Вернулся он с пылающим лицом.
— Юн, давай с тобой порассуждаем,— начал полицейский.— Способ, которым была убита Лиза, почти ничего не говорит об убийце. Ее ударили тупым предметом, предположительно обухом топора — орудия убийства у нас пока нет, но мы найдем его, как только сойдет лед на Ланге-ванн… Почти все бьют обухом, потому что, если ударить острием, череп раскалывается во-о-т так.— Он обвел свою макушку пальцем,— ты как бы срезаешь человеку голову и воочию видишь, что натворил. Даже в состоянии аффекта большинство убийц отдают себе в этом отчет. Юн, что бы ты выбрал — обух или острие?
Юн выбрал бы обух.
— Ты в состоянии говорить об этом?
— Ну… да.
— По виду не скажешь. Юн не ответил.
— Нам придется еще поискать. У меня было три возможных мотива и примерно столько же подозреваемых. Теперь ты добавил еще один — деньги. Как ни странно. Юн, а у тебя ведь самого есть деньги, да?
— Нет.
— Но у тебя были деньги, пока ты не начал утеплять дом. Почему Лиза не пришла к тебе?
— Не знаю.
— Вечером того же дня ты выпивал с Карлом и разговор снова шел о деньгах. Ты жадный?
Скорее это Карл жадный, тем более что поругались они в другой вечер.
Германсен пошел дальше, не отклоняясь от курса.
— Лиза знала, что достаточно одного ее слова — и ты отдашь за нее что угодно, хоть правую руку,— но все-таки пошла за деньгами к отцу и двум отставным любовникам. Что случилось у Карла в тот вечер?
— Не помню я!
— Но вы препирались из-за денег — это ты помнишь?!
— Только потому, что я запомнил, когда это было,— позже, осенью, он тогда копал картошку.
— Везет тебе, что он ни черта не помнит, да? –Да.
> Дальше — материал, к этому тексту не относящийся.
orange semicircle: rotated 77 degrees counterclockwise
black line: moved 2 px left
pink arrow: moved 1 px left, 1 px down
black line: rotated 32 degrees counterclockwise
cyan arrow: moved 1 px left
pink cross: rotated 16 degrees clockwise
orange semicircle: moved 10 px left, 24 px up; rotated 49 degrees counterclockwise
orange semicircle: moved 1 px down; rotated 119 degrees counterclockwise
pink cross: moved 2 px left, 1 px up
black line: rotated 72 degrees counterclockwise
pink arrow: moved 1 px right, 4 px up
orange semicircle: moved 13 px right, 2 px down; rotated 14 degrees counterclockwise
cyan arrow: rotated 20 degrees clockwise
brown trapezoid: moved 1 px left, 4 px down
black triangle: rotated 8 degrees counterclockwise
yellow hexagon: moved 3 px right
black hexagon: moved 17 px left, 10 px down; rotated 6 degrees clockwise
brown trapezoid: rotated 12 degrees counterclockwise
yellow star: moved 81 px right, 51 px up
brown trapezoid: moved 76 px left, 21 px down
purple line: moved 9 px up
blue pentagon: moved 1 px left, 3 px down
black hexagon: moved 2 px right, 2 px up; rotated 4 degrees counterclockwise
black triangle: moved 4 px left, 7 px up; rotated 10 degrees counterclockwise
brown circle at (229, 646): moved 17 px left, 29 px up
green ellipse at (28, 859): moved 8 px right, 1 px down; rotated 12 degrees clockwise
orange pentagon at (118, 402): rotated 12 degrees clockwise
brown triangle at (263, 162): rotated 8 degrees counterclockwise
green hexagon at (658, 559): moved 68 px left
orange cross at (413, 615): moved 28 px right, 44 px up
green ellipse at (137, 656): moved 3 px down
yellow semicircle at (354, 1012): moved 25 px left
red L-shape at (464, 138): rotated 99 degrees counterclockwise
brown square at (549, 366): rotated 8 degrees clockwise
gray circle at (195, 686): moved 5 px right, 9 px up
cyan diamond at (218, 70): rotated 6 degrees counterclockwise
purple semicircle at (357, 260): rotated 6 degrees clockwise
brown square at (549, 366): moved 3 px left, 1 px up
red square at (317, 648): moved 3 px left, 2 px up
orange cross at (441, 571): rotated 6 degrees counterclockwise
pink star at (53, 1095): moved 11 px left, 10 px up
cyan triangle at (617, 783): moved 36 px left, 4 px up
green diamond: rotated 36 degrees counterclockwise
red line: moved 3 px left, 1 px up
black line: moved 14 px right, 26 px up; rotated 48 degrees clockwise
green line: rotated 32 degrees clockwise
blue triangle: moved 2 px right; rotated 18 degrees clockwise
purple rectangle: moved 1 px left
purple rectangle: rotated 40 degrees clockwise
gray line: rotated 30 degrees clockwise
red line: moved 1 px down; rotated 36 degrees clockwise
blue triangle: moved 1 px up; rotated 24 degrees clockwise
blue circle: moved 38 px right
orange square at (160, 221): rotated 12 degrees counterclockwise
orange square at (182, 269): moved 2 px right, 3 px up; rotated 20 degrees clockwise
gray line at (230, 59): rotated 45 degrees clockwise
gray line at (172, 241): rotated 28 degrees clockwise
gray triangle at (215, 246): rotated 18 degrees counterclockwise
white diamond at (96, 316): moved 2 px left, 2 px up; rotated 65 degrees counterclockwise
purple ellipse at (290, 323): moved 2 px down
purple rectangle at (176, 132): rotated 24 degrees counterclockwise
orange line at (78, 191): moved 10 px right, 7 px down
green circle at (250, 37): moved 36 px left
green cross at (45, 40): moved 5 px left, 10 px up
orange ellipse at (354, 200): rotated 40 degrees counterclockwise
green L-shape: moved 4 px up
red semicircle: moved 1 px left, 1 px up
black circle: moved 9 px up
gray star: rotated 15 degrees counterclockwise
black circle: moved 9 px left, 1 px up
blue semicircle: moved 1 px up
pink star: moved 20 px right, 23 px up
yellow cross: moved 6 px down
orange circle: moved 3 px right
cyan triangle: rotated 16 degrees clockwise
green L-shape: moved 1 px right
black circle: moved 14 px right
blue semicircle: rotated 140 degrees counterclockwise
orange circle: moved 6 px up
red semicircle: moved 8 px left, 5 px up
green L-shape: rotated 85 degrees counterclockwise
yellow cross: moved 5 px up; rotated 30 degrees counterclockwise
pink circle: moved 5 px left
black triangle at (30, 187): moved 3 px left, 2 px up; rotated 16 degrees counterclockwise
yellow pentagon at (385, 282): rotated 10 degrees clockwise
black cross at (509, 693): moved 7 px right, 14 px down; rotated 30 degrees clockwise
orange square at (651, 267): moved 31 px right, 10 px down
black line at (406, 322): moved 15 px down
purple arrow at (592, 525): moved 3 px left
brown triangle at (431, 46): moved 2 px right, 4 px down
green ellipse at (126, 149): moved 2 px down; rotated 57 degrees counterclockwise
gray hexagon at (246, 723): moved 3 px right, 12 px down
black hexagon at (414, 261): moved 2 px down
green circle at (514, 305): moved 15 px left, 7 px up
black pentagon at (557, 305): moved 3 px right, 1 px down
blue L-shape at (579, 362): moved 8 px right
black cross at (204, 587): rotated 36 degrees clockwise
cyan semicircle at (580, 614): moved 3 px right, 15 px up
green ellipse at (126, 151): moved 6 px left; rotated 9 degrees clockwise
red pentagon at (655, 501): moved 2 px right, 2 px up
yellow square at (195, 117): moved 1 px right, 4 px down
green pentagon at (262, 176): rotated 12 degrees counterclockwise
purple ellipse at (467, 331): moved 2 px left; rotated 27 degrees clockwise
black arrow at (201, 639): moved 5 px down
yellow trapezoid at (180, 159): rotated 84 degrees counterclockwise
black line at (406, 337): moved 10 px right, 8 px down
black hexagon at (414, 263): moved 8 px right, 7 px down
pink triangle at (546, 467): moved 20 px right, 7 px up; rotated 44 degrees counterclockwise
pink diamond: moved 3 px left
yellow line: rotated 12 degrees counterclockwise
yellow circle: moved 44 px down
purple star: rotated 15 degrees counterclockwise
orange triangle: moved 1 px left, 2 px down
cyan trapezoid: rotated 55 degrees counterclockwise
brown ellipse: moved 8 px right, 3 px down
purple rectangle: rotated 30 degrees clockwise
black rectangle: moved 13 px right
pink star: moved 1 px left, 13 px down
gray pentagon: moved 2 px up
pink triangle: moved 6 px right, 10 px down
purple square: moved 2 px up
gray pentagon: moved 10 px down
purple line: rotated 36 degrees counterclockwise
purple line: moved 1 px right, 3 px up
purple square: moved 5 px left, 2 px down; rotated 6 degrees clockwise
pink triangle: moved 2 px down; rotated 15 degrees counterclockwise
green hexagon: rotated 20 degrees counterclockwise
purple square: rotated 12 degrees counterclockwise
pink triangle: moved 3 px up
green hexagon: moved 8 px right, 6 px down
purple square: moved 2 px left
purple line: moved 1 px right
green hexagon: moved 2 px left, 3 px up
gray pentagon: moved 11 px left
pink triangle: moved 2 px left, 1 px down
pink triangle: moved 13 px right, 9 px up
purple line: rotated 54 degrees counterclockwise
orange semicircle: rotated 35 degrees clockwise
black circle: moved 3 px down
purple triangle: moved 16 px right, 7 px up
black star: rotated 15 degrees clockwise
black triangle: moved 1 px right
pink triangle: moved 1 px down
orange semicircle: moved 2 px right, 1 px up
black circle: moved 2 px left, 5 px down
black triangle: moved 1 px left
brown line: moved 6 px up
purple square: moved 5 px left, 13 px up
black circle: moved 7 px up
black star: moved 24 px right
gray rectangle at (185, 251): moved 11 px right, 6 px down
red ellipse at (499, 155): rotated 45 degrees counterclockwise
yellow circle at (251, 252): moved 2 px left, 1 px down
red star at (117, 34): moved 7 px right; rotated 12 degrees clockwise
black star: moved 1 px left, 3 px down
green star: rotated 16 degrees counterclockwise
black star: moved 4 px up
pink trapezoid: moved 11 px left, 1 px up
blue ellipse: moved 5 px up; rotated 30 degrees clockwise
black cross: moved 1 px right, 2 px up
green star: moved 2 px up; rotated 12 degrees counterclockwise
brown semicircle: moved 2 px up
Они посмотрели друг на друга.
— Не знаю… — заговорил Юн.— Ты все портишь, смешиваешь с грязью.
Германсен ответил:
— Лиза пришла в тот вечер к Карлу. Она знала, где тебя искать, потому что ты сам сказал ей об этом еще днем. Есть свидетели того, что вы общались с ней и летом.
— Неправда.
— Иначе откуда ты мог знать о деньгах?
— Она написала мне.
— Ха-ха!
Помолчав, полицейский продолжал:
— Я сказал, что есть несколько подозреваемых, и у каждого свой веский мотив. Но все эти мотивы можно приписать и одному человеку — тебе, Юн. И заодно объяснить твое парадоксальное поведение в последние месяцы. Ты одновременно пытаешься скрывать и разоблачать.
— Не понимаю тебя.
— Понимаешь. Что ты, например, делал под окнами Заккариассена по ночам?
Очень сложный вопрос. И если у полицейского был наготове простой четкий ответ, то у Юна — сплошной туман. Когда Заккариассен так внезапно утратил интерес ко всему: и к заводу, и к чистой воде, у Юна, видимо, зародилась мысль, не до конца им осознанная, скорее наблюдение, что дело тут не в старческой немощи, как у Нильса, а в том, что Заккариассен знает, какая беда случилась с Лизой. И он, Юн, пытался выяснить, что именно хозяину завода известно о гибели Лизы; полицейский сам говорил сегодня об этом. Другими словами, у него не было ответа на вопрос Германсена.